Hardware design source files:
Content starts

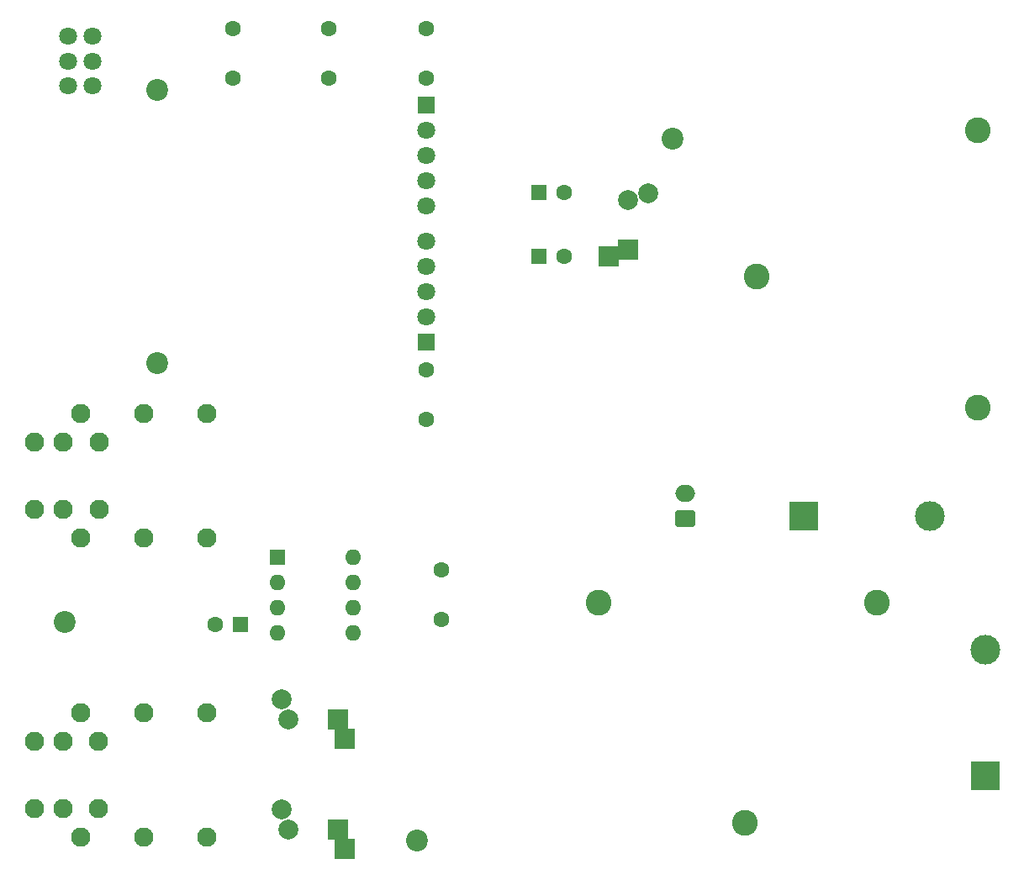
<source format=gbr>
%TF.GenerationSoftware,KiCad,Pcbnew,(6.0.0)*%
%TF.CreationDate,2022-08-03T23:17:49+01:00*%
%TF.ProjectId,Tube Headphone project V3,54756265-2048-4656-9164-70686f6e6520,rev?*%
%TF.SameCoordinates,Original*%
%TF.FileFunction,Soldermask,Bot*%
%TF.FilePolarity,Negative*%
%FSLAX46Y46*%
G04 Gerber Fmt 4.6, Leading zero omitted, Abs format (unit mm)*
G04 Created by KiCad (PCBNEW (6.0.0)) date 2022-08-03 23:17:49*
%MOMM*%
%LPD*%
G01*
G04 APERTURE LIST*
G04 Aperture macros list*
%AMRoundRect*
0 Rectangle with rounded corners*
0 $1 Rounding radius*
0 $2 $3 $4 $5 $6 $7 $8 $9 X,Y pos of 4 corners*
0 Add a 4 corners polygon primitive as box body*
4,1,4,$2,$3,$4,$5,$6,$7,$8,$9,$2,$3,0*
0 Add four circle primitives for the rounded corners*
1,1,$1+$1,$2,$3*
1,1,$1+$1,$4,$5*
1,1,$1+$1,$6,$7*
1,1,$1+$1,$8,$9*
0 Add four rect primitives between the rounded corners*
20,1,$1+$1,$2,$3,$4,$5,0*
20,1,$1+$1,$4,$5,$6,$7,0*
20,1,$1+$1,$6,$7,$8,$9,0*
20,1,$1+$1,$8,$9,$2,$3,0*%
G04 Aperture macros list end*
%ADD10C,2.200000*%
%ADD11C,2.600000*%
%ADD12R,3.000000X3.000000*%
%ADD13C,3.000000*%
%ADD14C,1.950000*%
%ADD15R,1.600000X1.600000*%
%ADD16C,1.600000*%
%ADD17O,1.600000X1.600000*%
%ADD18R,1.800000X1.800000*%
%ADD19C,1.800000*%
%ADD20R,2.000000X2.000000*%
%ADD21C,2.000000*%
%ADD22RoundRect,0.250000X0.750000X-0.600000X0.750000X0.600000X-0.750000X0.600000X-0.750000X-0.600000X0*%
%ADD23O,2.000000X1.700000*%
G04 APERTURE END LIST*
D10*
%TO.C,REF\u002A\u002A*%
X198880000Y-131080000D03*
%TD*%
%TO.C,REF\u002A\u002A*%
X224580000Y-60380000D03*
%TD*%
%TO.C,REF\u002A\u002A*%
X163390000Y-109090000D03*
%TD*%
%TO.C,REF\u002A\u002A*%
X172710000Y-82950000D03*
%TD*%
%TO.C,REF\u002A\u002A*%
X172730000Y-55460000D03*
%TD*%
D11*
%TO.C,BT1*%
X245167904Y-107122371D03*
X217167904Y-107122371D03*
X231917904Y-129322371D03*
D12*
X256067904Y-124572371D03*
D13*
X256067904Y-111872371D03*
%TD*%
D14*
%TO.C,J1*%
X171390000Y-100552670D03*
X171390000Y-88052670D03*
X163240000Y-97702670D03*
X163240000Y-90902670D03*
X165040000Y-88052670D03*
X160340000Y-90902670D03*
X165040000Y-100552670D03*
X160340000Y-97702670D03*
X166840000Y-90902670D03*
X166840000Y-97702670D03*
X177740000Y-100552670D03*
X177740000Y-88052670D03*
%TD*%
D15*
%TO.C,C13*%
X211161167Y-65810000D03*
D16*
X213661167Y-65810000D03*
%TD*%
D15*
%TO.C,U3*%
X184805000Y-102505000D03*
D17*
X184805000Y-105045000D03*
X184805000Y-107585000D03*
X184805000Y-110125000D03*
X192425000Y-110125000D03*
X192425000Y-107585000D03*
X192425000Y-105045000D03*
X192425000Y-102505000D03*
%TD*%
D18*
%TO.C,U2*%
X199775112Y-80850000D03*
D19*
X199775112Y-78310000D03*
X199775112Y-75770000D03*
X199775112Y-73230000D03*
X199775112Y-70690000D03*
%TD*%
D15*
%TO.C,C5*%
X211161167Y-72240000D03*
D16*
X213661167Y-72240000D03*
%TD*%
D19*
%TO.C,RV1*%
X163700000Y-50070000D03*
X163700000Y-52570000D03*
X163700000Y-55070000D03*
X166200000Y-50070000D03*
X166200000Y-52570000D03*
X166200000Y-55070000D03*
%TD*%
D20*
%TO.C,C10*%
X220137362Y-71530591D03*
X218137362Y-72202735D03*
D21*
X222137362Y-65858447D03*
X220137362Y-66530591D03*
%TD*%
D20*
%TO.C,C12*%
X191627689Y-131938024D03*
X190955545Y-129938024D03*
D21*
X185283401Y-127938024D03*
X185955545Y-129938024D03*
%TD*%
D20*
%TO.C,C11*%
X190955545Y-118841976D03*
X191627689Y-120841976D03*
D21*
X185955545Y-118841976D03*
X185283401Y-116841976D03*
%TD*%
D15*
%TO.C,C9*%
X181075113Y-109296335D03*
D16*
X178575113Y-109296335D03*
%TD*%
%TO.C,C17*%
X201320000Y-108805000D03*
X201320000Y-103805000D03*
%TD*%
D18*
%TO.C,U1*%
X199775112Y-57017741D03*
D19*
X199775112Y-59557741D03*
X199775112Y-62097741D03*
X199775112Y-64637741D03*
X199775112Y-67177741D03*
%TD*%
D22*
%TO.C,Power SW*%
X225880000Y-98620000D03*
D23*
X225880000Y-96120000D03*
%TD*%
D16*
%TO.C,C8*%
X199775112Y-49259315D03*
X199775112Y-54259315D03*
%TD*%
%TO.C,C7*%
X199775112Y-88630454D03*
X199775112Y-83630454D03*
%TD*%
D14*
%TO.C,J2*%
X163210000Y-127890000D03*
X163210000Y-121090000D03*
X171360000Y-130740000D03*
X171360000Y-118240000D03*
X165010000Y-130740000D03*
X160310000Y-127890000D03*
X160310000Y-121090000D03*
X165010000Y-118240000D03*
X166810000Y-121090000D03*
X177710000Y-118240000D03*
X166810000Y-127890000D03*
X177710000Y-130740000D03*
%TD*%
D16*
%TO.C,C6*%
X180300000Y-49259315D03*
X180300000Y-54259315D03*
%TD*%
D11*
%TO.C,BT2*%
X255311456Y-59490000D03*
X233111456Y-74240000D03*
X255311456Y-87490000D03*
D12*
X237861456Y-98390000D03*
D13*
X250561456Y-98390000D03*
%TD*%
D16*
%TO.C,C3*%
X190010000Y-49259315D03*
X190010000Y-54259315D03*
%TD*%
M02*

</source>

Content ends

INSTRUCTION: Only the records, copied exactly and without pictures, should make up the answer.

TASK RESPONSE:
<source format=gbr>
%TF.GenerationSoftware,KiCad,Pcbnew,(6.0.0)*%
%TF.CreationDate,2022-08-03T23:17:49+01:00*%
%TF.ProjectId,Tube Headphone project V3,54756265-2048-4656-9164-70686f6e6520,rev?*%
%TF.SameCoordinates,Original*%
%TF.FileFunction,Soldermask,Bot*%
%TF.FilePolarity,Negative*%
%FSLAX46Y46*%
G04 Gerber Fmt 4.6, Leading zero omitted, Abs format (unit mm)*
G04 Created by KiCad (PCBNEW (6.0.0)) date 2022-08-03 23:17:49*
%MOMM*%
%LPD*%
G01*
G04 APERTURE LIST*
G04 Aperture macros list*
%AMRoundRect*
0 Rectangle with rounded corners*
0 $1 Rounding radius*
0 $2 $3 $4 $5 $6 $7 $8 $9 X,Y pos of 4 corners*
0 Add a 4 corners polygon primitive as box body*
4,1,4,$2,$3,$4,$5,$6,$7,$8,$9,$2,$3,0*
0 Add four circle primitives for the rounded corners*
1,1,$1+$1,$2,$3*
1,1,$1+$1,$4,$5*
1,1,$1+$1,$6,$7*
1,1,$1+$1,$8,$9*
0 Add four rect primitives between the rounded corners*
20,1,$1+$1,$2,$3,$4,$5,0*
20,1,$1+$1,$4,$5,$6,$7,0*
20,1,$1+$1,$6,$7,$8,$9,0*
20,1,$1+$1,$8,$9,$2,$3,0*%
G04 Aperture macros list end*
%ADD10C,2.200000*%
%ADD11C,2.600000*%
%ADD12R,3.000000X3.000000*%
%ADD13C,3.000000*%
%ADD14C,1.950000*%
%ADD15R,1.600000X1.600000*%
%ADD16C,1.600000*%
%ADD17O,1.600000X1.600000*%
%ADD18R,1.800000X1.800000*%
%ADD19C,1.800000*%
%ADD20R,2.000000X2.000000*%
%ADD21C,2.000000*%
%ADD22RoundRect,0.250000X0.750000X-0.600000X0.750000X0.600000X-0.750000X0.600000X-0.750000X-0.600000X0*%
%ADD23O,2.000000X1.700000*%
G04 APERTURE END LIST*
D10*
%TO.C,REF\u002A\u002A*%
X198880000Y-131080000D03*
%TD*%
%TO.C,REF\u002A\u002A*%
X224580000Y-60380000D03*
%TD*%
%TO.C,REF\u002A\u002A*%
X163390000Y-109090000D03*
%TD*%
%TO.C,REF\u002A\u002A*%
X172710000Y-82950000D03*
%TD*%
%TO.C,REF\u002A\u002A*%
X172730000Y-55460000D03*
%TD*%
D11*
%TO.C,BT1*%
X245167904Y-107122371D03*
X217167904Y-107122371D03*
X231917904Y-129322371D03*
D12*
X256067904Y-124572371D03*
D13*
X256067904Y-111872371D03*
%TD*%
D14*
%TO.C,J1*%
X171390000Y-100552670D03*
X171390000Y-88052670D03*
X163240000Y-97702670D03*
X163240000Y-90902670D03*
X165040000Y-88052670D03*
X160340000Y-90902670D03*
X165040000Y-100552670D03*
X160340000Y-97702670D03*
X166840000Y-90902670D03*
X166840000Y-97702670D03*
X177740000Y-100552670D03*
X177740000Y-88052670D03*
%TD*%
D15*
%TO.C,C13*%
X211161167Y-65810000D03*
D16*
X213661167Y-65810000D03*
%TD*%
D15*
%TO.C,U3*%
X184805000Y-102505000D03*
D17*
X184805000Y-105045000D03*
X184805000Y-107585000D03*
X184805000Y-110125000D03*
X192425000Y-110125000D03*
X192425000Y-107585000D03*
X192425000Y-105045000D03*
X192425000Y-102505000D03*
%TD*%
D18*
%TO.C,U2*%
X199775112Y-80850000D03*
D19*
X199775112Y-78310000D03*
X199775112Y-75770000D03*
X199775112Y-73230000D03*
X199775112Y-70690000D03*
%TD*%
D15*
%TO.C,C5*%
X211161167Y-72240000D03*
D16*
X213661167Y-72240000D03*
%TD*%
D19*
%TO.C,RV1*%
X163700000Y-50070000D03*
X163700000Y-52570000D03*
X163700000Y-55070000D03*
X166200000Y-50070000D03*
X166200000Y-52570000D03*
X166200000Y-55070000D03*
%TD*%
D20*
%TO.C,C10*%
X220137362Y-71530591D03*
X218137362Y-72202735D03*
D21*
X222137362Y-65858447D03*
X220137362Y-66530591D03*
%TD*%
D20*
%TO.C,C12*%
X191627689Y-131938024D03*
X190955545Y-129938024D03*
D21*
X185283401Y-127938024D03*
X185955545Y-129938024D03*
%TD*%
D20*
%TO.C,C11*%
X190955545Y-118841976D03*
X191627689Y-120841976D03*
D21*
X185955545Y-118841976D03*
X185283401Y-116841976D03*
%TD*%
D15*
%TO.C,C9*%
X181075113Y-109296335D03*
D16*
X178575113Y-109296335D03*
%TD*%
%TO.C,C17*%
X201320000Y-108805000D03*
X201320000Y-103805000D03*
%TD*%
D18*
%TO.C,U1*%
X199775112Y-57017741D03*
D19*
X199775112Y-59557741D03*
X199775112Y-62097741D03*
X199775112Y-64637741D03*
X199775112Y-67177741D03*
%TD*%
D22*
%TO.C,Power SW*%
X225880000Y-98620000D03*
D23*
X225880000Y-96120000D03*
%TD*%
D16*
%TO.C,C8*%
X199775112Y-49259315D03*
X199775112Y-54259315D03*
%TD*%
%TO.C,C7*%
X199775112Y-88630454D03*
X199775112Y-83630454D03*
%TD*%
D14*
%TO.C,J2*%
X163210000Y-127890000D03*
X163210000Y-121090000D03*
X171360000Y-130740000D03*
X171360000Y-118240000D03*
X165010000Y-130740000D03*
X160310000Y-127890000D03*
X160310000Y-121090000D03*
X165010000Y-118240000D03*
X166810000Y-121090000D03*
X177710000Y-118240000D03*
X166810000Y-127890000D03*
X177710000Y-130740000D03*
%TD*%
D16*
%TO.C,C6*%
X180300000Y-49259315D03*
X180300000Y-54259315D03*
%TD*%
D11*
%TO.C,BT2*%
X255311456Y-59490000D03*
X233111456Y-74240000D03*
X255311456Y-87490000D03*
D12*
X237861456Y-98390000D03*
D13*
X250561456Y-98390000D03*
%TD*%
D16*
%TO.C,C3*%
X190010000Y-49259315D03*
X190010000Y-54259315D03*
%TD*%
M02*

</source>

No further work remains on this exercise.